Wanneer het zo was geweest dat bijvoorbeeld iemand als de schrijfster Hannah Green aan schizofrenie had geleden, dan was ik toch mogelijk eerder medicijnen gaan slikken. Dan was er hoop geweest voor een leven met schizofrenie. De psychiater Rigo van der Meer schreef echter dat deze door mij bewonderde schrijfster níet aan schizofrenie leed. Dit leidde hij af, naar wat mij er nog van bijstaat, uit het feit dat zij zo sociaal betrokken was, want volgens de diagnose
Toen ik eenmaal wel medicijnen slikte, heb ik me één ding heilig voorgenomen: dat ik, hoe goed het ook met me zou gaan in de toekomst, altijd de diagnose schizofrenie aan me gekleefd wilde zien, zodat ik een hoopvol voorbeeld zou kunnen zijn voor mensen met dezelfde diagnose.

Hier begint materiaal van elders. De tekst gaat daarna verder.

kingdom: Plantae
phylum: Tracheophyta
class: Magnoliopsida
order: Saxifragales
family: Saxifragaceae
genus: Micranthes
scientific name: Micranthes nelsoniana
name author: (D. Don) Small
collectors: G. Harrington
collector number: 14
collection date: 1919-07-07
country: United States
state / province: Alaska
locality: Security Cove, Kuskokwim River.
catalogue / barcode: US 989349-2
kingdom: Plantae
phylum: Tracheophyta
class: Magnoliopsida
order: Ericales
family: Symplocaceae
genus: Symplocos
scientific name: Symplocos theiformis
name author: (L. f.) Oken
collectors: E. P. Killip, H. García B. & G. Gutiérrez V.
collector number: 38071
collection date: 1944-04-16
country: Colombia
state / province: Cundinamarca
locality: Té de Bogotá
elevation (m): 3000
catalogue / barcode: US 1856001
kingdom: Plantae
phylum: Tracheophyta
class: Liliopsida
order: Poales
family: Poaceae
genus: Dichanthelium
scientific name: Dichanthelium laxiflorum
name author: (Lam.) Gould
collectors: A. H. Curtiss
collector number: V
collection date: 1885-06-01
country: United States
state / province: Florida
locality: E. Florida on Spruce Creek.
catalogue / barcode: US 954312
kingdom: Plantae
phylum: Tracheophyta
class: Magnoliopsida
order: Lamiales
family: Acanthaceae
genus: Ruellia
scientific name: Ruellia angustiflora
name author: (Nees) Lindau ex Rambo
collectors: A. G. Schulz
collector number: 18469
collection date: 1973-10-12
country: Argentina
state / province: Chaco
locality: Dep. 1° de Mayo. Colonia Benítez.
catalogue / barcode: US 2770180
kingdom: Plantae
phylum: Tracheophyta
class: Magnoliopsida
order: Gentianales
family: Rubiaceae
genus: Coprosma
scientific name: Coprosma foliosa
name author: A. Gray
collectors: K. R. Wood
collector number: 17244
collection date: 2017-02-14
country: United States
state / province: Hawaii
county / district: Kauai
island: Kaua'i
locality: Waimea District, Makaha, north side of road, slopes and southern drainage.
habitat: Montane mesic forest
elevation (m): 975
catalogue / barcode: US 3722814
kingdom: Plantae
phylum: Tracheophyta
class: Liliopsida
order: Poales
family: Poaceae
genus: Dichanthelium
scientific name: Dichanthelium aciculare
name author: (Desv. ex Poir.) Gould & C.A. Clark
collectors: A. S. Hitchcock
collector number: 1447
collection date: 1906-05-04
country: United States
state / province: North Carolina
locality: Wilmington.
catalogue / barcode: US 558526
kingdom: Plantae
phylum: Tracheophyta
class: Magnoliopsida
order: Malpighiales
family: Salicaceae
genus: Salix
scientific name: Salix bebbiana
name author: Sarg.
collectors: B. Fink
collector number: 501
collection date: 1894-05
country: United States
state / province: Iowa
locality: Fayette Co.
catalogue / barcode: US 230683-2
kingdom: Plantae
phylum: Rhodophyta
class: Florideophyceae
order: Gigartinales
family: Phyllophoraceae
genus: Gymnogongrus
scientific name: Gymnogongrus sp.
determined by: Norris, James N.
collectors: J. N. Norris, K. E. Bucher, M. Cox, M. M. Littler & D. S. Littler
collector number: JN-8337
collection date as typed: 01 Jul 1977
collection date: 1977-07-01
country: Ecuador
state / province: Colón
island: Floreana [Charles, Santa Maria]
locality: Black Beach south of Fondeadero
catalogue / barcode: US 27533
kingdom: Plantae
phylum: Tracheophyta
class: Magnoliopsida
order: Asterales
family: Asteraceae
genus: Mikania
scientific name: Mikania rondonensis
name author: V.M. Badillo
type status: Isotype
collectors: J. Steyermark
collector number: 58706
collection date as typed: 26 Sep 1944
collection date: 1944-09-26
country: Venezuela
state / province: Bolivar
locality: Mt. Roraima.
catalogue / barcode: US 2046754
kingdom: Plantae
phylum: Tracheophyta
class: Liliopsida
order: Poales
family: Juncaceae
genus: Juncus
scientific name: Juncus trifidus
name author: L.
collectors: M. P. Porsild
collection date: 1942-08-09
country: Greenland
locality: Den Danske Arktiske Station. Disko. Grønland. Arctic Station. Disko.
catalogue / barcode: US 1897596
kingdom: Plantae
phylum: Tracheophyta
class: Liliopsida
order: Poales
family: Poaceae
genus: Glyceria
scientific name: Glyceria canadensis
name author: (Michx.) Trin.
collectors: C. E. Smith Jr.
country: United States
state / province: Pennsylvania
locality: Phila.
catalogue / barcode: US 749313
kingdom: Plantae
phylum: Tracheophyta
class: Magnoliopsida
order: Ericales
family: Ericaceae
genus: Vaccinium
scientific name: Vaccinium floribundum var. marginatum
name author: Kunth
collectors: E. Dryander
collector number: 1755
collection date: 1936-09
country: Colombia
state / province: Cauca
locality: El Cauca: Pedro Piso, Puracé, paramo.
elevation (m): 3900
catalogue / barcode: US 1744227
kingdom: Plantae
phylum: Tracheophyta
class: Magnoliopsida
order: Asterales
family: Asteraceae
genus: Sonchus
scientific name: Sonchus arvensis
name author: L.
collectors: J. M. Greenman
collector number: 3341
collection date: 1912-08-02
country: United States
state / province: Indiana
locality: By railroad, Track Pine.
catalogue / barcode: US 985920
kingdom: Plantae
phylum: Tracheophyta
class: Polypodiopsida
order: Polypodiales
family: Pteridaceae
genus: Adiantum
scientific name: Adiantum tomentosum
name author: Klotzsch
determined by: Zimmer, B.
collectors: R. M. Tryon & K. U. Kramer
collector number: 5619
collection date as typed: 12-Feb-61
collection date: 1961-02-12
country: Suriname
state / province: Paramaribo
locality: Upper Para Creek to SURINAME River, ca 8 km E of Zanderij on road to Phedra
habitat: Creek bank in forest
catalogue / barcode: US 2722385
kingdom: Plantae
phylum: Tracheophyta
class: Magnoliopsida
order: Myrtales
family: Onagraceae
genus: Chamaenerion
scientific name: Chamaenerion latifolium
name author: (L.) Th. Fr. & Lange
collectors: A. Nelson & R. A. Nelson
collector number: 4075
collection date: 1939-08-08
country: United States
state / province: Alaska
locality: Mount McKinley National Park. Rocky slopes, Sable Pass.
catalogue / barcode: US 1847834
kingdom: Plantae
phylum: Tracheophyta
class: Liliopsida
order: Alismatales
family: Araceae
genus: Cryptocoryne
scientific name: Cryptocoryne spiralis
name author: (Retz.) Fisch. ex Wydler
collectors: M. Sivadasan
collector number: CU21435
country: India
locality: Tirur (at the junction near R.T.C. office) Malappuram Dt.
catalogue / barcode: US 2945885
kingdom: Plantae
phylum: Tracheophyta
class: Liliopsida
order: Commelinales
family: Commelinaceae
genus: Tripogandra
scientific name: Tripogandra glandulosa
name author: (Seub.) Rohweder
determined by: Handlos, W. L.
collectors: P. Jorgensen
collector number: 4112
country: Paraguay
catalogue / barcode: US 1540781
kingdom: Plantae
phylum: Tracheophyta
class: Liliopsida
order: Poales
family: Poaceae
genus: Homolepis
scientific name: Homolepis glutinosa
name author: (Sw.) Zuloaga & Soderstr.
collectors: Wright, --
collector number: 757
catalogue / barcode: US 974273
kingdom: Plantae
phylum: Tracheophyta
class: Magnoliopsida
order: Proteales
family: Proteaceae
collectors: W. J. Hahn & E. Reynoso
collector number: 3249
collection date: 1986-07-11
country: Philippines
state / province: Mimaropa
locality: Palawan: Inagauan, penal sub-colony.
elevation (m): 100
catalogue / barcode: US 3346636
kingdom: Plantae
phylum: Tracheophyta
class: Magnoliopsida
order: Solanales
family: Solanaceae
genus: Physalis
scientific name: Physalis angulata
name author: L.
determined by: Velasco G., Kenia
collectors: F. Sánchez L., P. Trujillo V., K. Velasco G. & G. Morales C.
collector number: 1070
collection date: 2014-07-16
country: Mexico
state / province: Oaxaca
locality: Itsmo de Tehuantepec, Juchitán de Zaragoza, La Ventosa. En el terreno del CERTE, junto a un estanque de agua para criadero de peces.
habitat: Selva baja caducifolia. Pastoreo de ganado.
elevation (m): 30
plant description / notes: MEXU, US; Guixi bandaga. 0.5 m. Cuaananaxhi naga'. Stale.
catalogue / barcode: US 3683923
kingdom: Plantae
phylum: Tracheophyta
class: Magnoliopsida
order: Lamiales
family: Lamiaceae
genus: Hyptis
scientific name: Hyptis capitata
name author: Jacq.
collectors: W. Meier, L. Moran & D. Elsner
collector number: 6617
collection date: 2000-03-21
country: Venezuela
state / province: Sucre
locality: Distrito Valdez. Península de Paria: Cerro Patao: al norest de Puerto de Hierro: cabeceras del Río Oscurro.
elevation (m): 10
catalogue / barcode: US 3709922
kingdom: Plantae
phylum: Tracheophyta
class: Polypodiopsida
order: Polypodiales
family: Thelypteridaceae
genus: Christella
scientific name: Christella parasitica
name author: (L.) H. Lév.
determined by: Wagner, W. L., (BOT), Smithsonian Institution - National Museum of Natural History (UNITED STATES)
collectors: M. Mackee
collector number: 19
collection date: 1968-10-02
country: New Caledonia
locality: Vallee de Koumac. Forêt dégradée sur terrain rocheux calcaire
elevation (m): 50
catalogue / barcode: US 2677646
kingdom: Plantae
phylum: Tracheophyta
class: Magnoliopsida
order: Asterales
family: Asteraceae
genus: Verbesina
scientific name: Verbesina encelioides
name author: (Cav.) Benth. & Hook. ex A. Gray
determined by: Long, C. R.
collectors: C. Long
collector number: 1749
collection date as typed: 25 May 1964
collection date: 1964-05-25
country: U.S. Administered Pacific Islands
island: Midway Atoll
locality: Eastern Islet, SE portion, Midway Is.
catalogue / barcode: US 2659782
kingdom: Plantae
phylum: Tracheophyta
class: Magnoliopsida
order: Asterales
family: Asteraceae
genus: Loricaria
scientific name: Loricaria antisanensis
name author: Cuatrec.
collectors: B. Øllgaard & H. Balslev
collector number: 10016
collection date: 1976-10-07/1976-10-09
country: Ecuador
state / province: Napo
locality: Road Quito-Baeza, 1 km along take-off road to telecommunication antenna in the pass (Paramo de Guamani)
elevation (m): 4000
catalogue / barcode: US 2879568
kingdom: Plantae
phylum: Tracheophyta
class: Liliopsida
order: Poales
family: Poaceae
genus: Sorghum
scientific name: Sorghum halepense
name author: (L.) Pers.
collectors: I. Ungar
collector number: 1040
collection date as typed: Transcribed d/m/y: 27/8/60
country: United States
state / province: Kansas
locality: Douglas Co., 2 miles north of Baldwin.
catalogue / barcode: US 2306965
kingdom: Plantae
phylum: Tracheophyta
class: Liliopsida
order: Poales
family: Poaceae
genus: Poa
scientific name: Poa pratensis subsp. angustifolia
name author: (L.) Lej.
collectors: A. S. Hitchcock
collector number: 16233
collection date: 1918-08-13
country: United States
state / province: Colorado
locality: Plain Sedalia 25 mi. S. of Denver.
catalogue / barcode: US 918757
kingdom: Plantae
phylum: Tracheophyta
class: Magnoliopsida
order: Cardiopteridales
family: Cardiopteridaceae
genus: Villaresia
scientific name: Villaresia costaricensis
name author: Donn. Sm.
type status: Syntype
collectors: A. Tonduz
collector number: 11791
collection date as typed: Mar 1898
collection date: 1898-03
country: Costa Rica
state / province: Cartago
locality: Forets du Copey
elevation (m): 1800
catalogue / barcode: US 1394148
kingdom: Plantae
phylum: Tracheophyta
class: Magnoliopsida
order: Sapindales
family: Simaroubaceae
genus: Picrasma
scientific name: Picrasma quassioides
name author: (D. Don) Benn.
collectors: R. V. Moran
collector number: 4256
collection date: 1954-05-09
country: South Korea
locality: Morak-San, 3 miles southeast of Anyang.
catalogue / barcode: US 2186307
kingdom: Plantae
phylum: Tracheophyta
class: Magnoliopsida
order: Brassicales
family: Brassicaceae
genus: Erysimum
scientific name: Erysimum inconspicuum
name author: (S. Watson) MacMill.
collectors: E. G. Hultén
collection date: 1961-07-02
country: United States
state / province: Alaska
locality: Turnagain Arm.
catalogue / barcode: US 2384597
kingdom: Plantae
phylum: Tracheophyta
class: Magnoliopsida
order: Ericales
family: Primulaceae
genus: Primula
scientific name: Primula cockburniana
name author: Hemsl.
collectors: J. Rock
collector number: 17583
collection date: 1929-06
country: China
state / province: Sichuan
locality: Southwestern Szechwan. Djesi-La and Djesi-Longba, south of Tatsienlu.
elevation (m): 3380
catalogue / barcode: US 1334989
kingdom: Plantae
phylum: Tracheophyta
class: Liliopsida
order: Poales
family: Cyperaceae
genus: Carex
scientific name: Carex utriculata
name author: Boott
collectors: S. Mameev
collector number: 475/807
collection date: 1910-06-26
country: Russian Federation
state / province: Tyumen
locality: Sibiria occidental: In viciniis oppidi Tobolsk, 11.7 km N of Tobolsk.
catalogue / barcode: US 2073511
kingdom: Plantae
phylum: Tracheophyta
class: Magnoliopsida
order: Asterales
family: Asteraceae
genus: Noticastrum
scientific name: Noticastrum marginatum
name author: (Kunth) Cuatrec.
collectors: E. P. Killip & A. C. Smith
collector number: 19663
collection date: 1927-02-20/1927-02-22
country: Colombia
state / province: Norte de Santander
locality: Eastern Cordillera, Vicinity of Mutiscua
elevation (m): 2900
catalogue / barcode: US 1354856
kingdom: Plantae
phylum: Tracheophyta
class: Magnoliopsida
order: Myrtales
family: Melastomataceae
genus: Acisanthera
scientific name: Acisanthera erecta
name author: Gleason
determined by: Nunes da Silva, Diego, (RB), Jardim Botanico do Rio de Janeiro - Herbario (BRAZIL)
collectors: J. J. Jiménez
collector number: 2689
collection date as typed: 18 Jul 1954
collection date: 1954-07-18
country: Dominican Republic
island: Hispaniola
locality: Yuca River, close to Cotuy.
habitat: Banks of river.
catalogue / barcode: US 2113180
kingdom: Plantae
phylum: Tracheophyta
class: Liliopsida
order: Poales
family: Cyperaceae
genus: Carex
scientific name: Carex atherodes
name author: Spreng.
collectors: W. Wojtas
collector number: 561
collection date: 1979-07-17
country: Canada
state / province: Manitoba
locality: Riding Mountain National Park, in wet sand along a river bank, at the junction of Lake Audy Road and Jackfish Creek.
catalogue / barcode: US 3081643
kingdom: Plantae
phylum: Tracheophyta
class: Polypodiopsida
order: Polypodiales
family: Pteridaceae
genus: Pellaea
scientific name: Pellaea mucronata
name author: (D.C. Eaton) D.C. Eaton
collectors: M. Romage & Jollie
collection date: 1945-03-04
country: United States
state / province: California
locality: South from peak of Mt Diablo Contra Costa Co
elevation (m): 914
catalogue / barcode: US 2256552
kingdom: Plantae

Op grond van mijn diagnose zou ik momenteel met zeer beperkte sociale vaardigheden, en zeer weinig draagkracht, met vlekken op mijn kleding en een grote negatieve symptomatologie, niet kunnen functioneren in het ACT-team waar ik nu werk. Op mijn werk en met mijn uiterlijke verzorging gaat echter alles prima; ik zou door de wijze waarop ik al jarenlang functioneer inmiddels wel het recht hebben de diagnose te schrappen, óf beweren dat je van schizofrenie kan genezen. Uit bovenstaande valt echter af te leiden dat er bij mij niets geschrapt gaat worden. Tegen de theorie van genezing zou kunnen worden ingebracht dat de symptomen in remissie zijn dankzij medicatie. Ik ben echter niet bereid om te bewijzen dat ik een medisch wonder ben door mijn pillen te laten staan. Dit pleit voor mijn ziekte-inzicht, wat in mijn geval misschien preciezer zou kunnen worden omschreven als ziektevermoeden.
Maar goed, er zijn ook mensen die er vanaf willen, van die diagnose. En aangezien er zowel binnen de psychiatrie als in de maatschappij grote onenigheid bestaat over wat nu precies de implicaties zijn van het begrip schizofrenie, hebben deze mensen hier het grootste recht toe. Binnen mijn werkveld wordt vaak geconcludeerd dat iemand die deze diagnose niet accepteert geen ziekte-inzicht zou hebben, maar dat is toch echt te kort door de bocht. Iemand kan wel degelijk het besef hebben dat er iets met hem of haar aan de hand is, dat hij of zij periodes van grote verwarring heeft meegemaakt, dat er vreemde dingen zijn gedacht en dat hij of zij meestal dankzij medicatie beter functioneert, zonder zich een diagnose op het voorhoofd te laten plakken die wetenschappelijk niet bewezen is. Des te meer omdat deze diagnose beperkingen impliceert die verregaand zijn en die zogenaamd door theorieën zijn onderbouwd, maar waarvan in de praktijk niet altijd sprake hoeft te zijn.
Kortom, ik die mij deze diagnose niet laat afnemen geef de mensen die haar niet accepteren groot gelijk.